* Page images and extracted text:
+ + + +

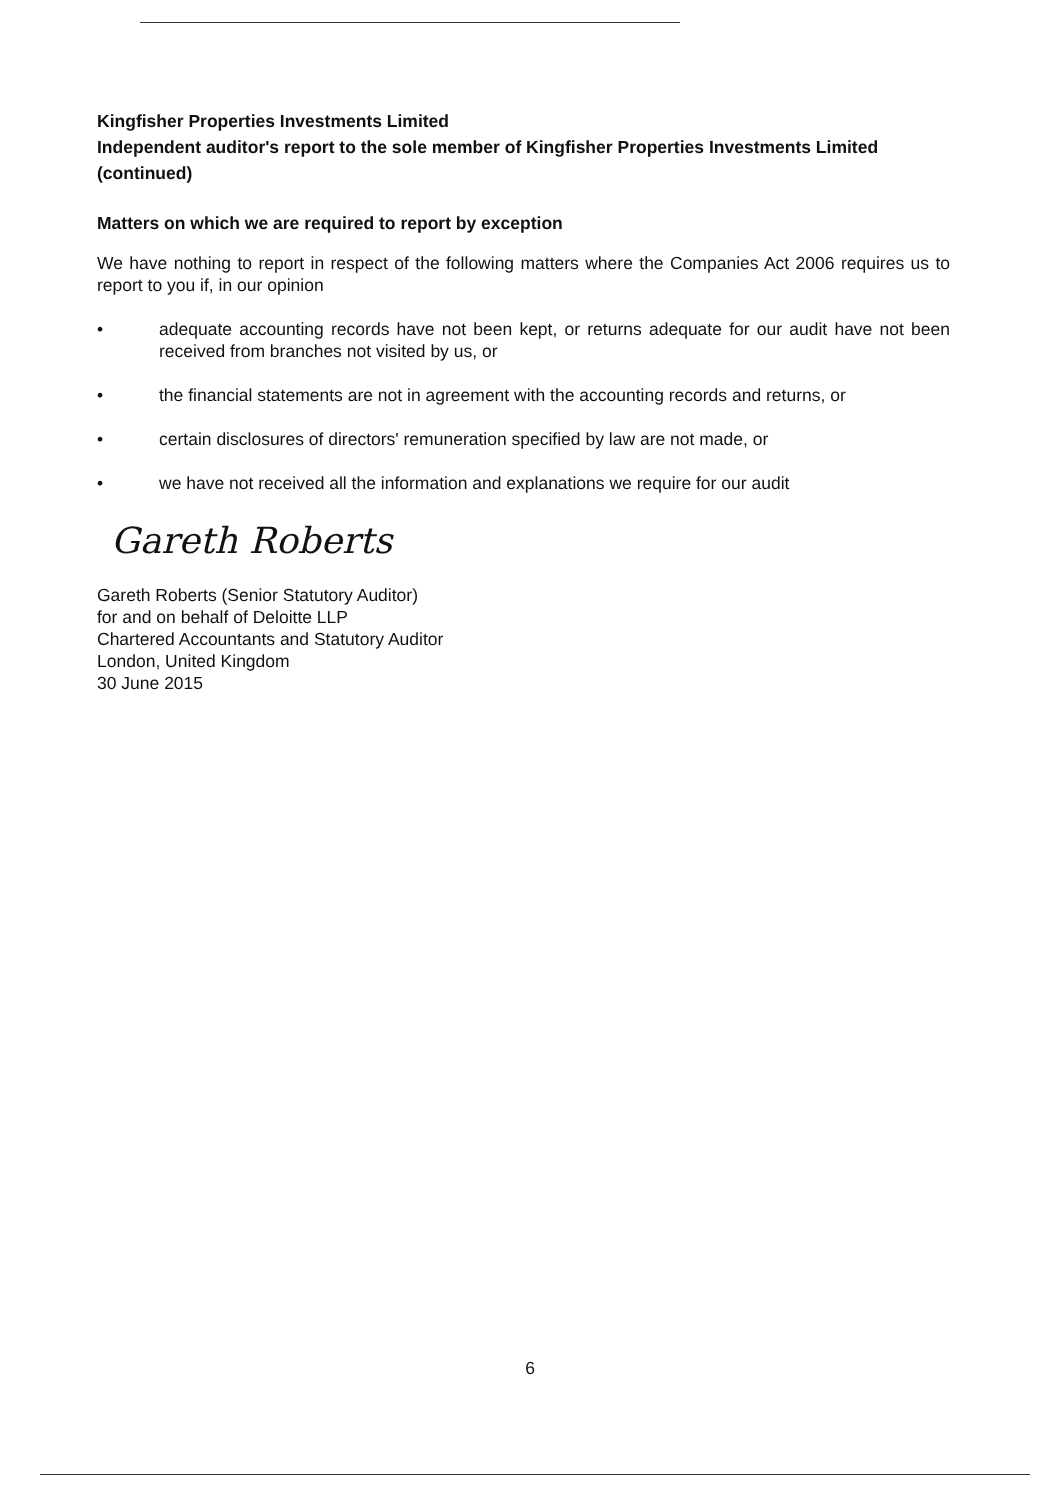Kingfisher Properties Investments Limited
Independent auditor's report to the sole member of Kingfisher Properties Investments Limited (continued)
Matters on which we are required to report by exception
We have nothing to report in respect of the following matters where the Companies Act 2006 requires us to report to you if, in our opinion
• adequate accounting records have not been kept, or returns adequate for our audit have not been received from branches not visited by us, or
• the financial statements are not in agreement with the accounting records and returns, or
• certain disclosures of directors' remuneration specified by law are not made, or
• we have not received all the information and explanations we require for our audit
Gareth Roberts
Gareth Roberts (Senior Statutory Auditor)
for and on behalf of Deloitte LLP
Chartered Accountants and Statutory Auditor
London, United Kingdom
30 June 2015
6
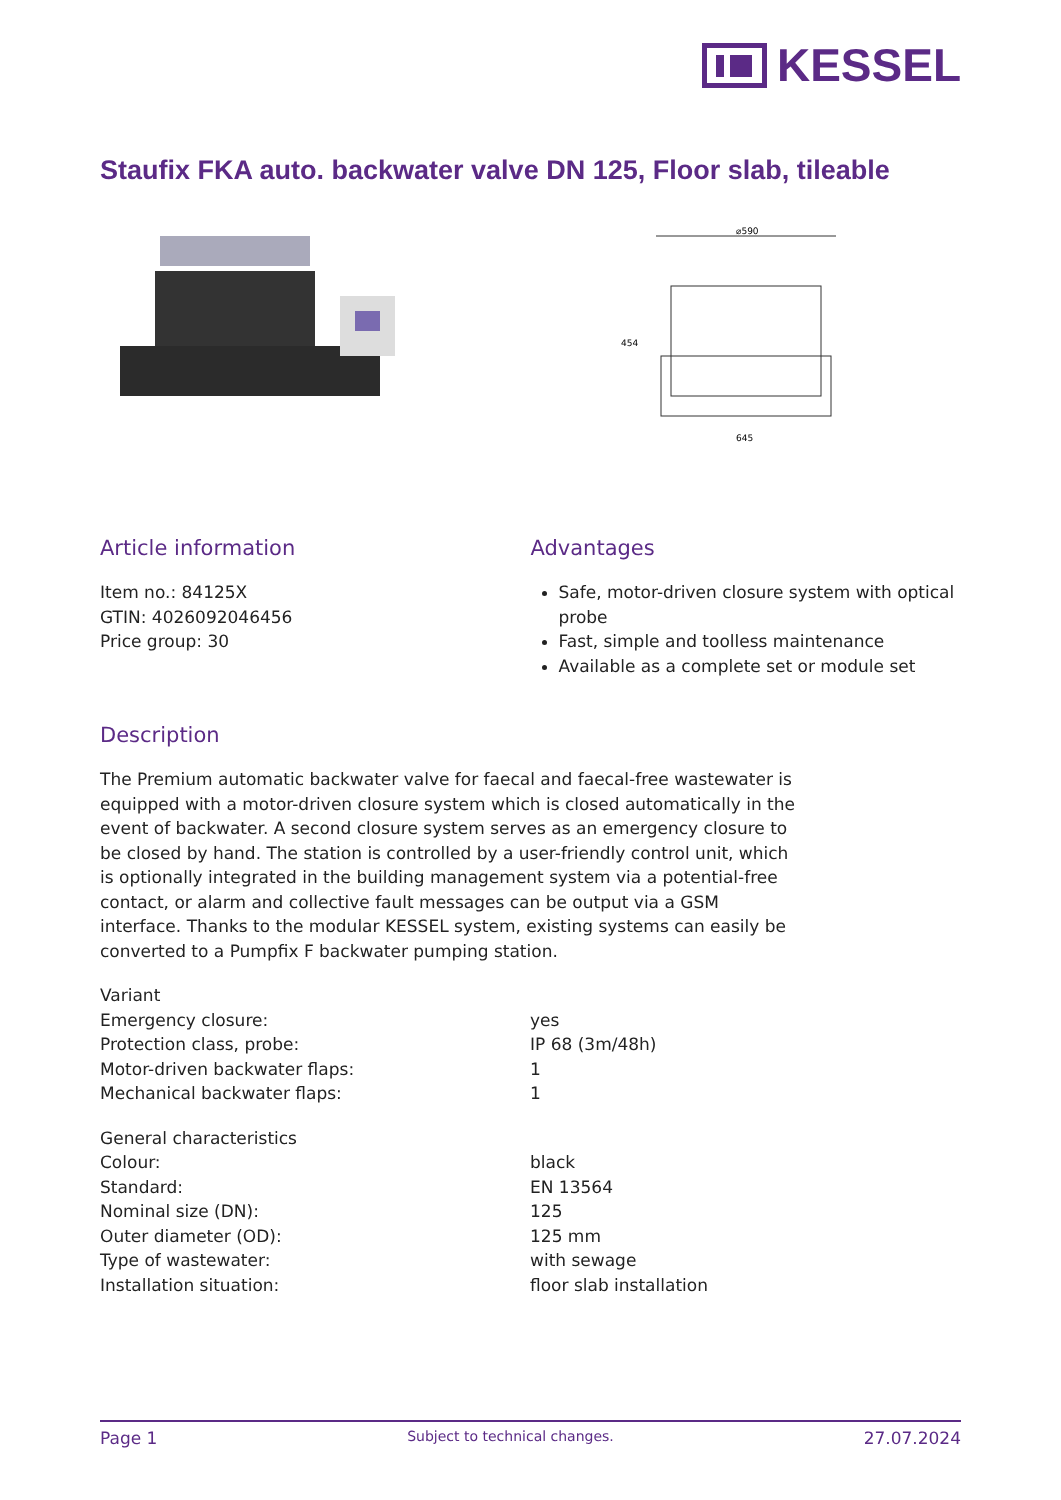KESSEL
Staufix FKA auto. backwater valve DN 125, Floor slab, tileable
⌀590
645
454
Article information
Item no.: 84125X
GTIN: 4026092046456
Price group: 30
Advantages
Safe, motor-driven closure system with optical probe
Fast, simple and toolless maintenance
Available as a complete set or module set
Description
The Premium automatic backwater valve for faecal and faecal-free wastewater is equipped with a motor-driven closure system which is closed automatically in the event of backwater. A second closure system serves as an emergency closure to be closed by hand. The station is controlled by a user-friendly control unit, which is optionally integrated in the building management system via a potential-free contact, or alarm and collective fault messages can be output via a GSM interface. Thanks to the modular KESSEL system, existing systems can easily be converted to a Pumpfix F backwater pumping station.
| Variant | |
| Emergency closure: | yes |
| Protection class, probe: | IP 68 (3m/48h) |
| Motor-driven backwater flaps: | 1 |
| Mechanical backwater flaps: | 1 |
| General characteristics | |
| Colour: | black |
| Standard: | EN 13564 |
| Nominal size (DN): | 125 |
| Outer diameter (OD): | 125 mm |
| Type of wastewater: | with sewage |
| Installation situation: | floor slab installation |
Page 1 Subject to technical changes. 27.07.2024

+ + + +

* Written task:
Filter the records above for lines with "information".

* Exercise output:
• we have not received all the information and explanations we require for our audit
Article information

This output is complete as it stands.